What's coming: The end of corporate insulation 

The construction industry will witness an accelerating wave of BLO applications as courts increasingly pierce the corporate veil to hold parent companies accountable for their subsidiaries' building defects. The recent 381 Southwark Park Road decision is not an isolated ruling—it's an indication of what developers and their corporate groups should expect as the new normal. The retrospective nature of the Building Safety Act 2022 means that developers will face exposure for historical projects, fundamentally altering the risk profile of existing property portfolios. The practice of using thinly capitalised special purpose vehicles (SPVs) to ring-fence liability whilst protecting parent company assets is rapidly becoming obsolete. 

The broader transformation 

This judicial approach represents more than legal technicality—it signals a sector-wide accountability revolution. The construction industry will see quality and safety considerations elevated from compliance exercises to core business imperatives. Companies that adapt early, investing in rigorous safety standards and transparent corporate governance, will emerge as market leaders. The message is clear: the era of liability avoidance through corporate engineering is ending. The construction sector's future will be defined by those who embrace accountability and build it into their business models from the ground up. 

Telecoms

The telecommunications sector has seen a lot of judicial activity in recent months, with developments that will shape the landscape for Code rights disputes in 2026 and beyond. 

Court of Appeal clarifies key Code principles 

The summer of 2024 brought two important victories for telecoms operator On Tower in the Court of Appeal, clarifying fundamental aspects of the Electronic Communications Code regime. The first ruling addressed the complex interplay between contractual termination rights and those available under the Code itself-a distinction that has proved contentious in practice. The second case centred on the perennial question of whether telecommunications arrangements constitute leases or licences, a characterisation issue with significant implications for both parties' rights and remedies. 

These decisions provide welcome clarity for operators and landlords alike, though the full implications of the Court of Appeal's reasoning will likely emerge as lower tribunals apply the principles to future disputes. 

A rare win for landlords: The first successful redevelopment defence 

In what represents a notable shift in the balance of Code rights disputes, the First Tier Tribunal's recent decision in CTIL v Firoka marks the first successful deployment of the redevelopment defence against an operator's application for a new agreement. 

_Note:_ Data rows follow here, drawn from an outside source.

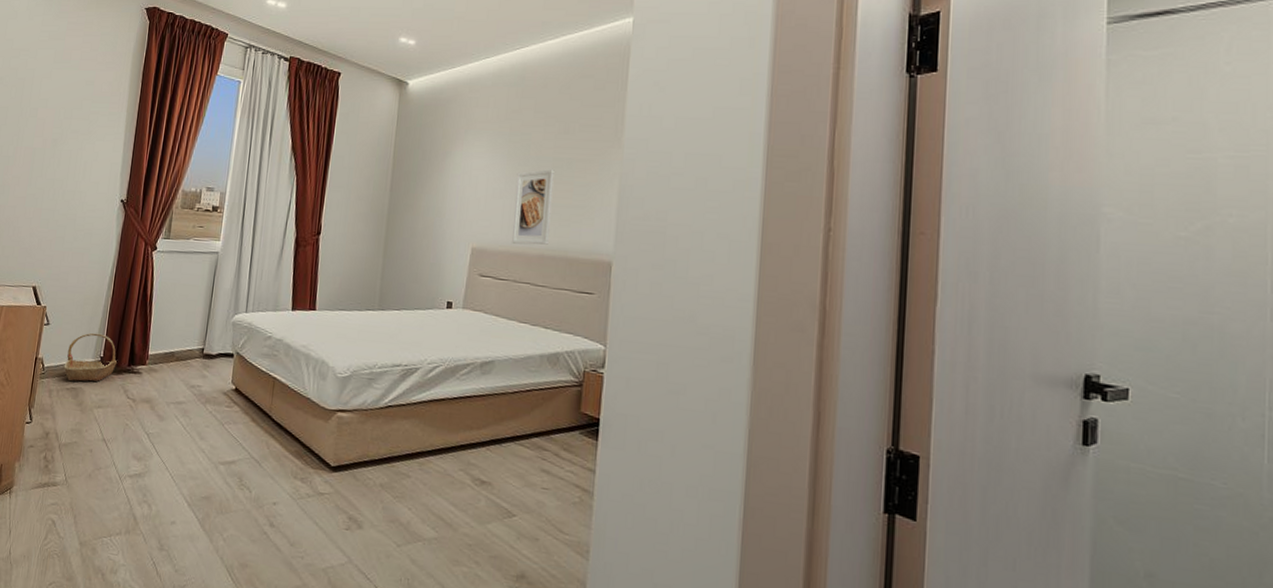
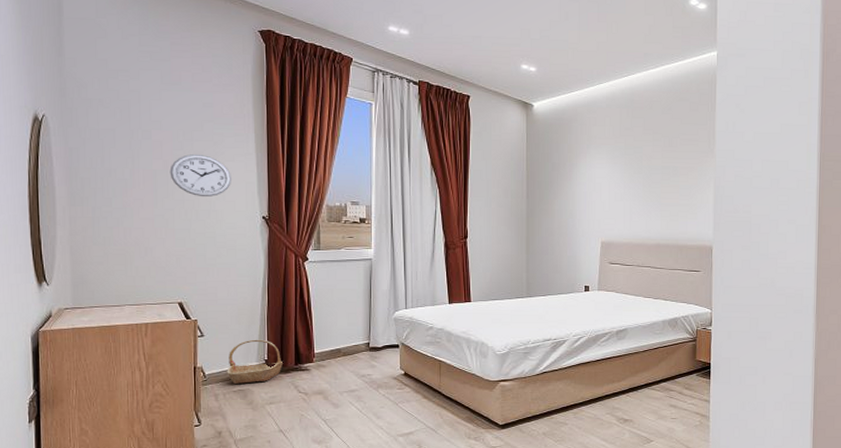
wall clock: none [46,133,100,177] -> present [169,154,231,197]
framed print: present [512,169,555,245] -> none [633,176,663,237]

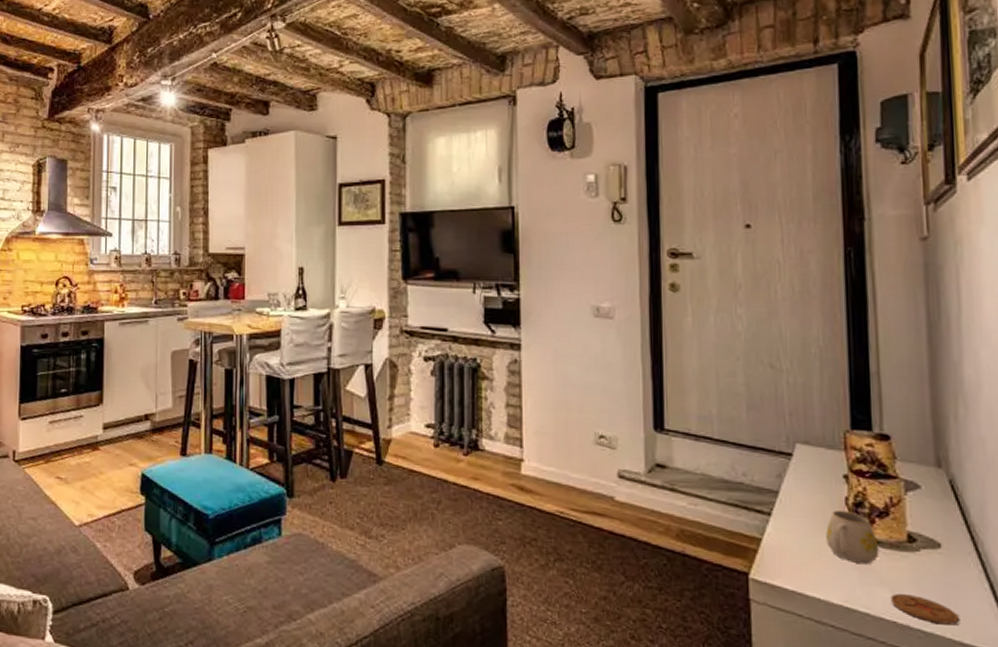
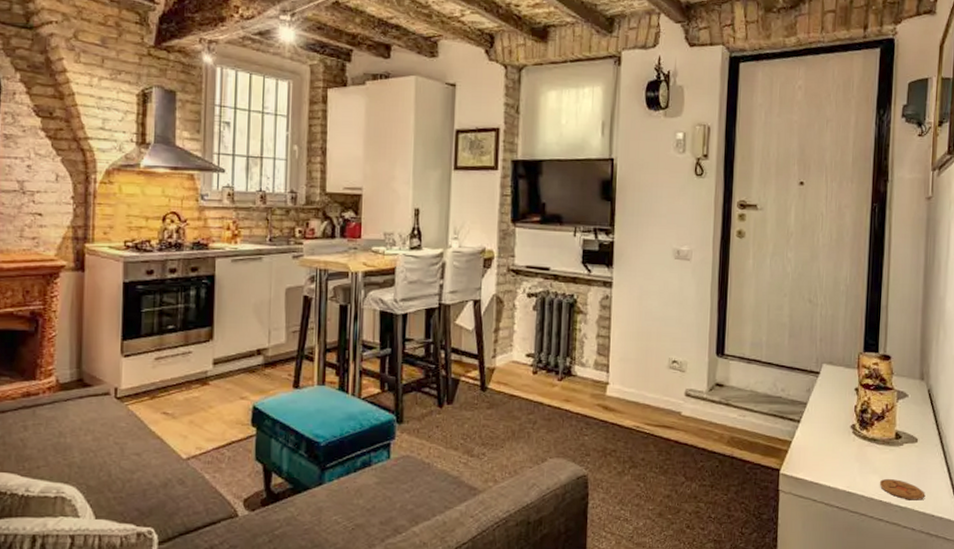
mug: present [826,511,879,565] -> none [838,417,875,458]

The tribunal accepted that the landlord had demonstrated a settled intention to develop the land in question-a threshold that can be challenging for landlords to meet. The decision offers valuable guidance on the evidence required to evidence a credible redevelopment scheme. 

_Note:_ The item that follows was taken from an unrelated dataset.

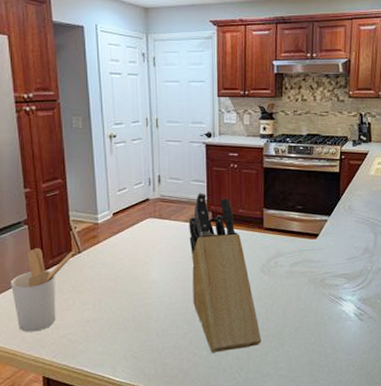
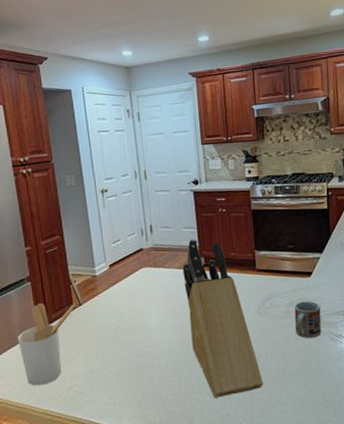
cup: none [297,262,325,300] -> present [294,301,322,339]

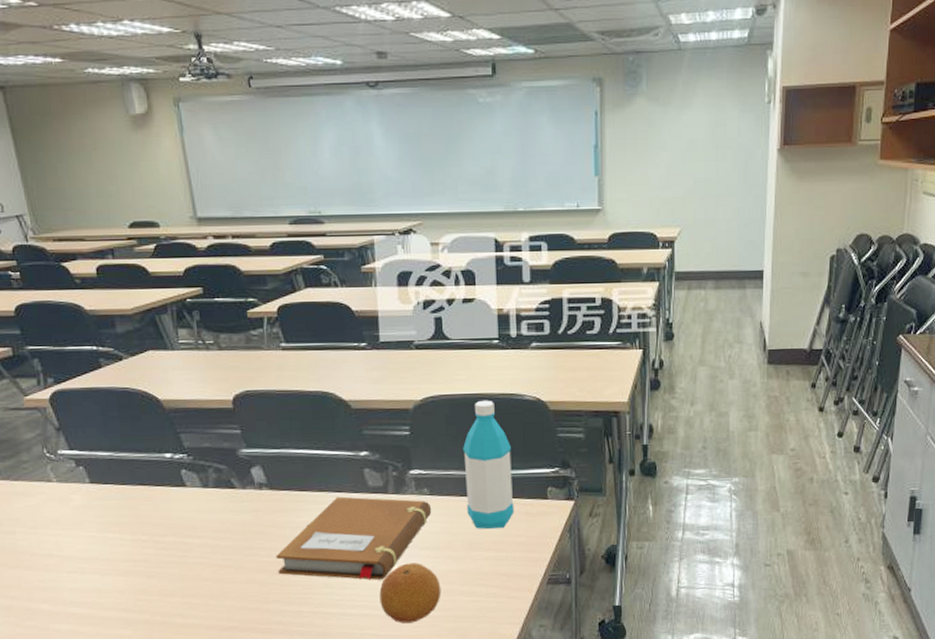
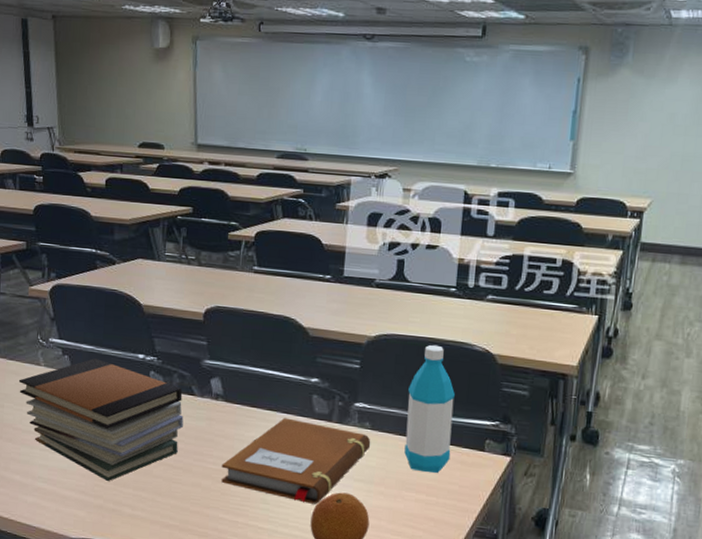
book stack: none [28,465,227,593] -> present [18,358,184,481]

The OFCOM template question heads to the Upper Tribunal 

The validity of Code notices that deviate from OFCOM's prescribed template remains an open question following the First Tier Tribunal's decision to grant permission to appeal in (1) EE and (2) Hutchison 3G UK v London Borough of Wandsworth (also known as Castlemaine). The FTT had held that notices departing from the OFCOM template were invalid—a conclusion with potentially far-reaching consequences for operators who have served non-compliant notices. The Upper Tribunal will now have the opportunity to provide authoritative guidance on the degree of flexibility permitted when serving Code notices, and whether strict adherence to the template is mandatory or merely advisory.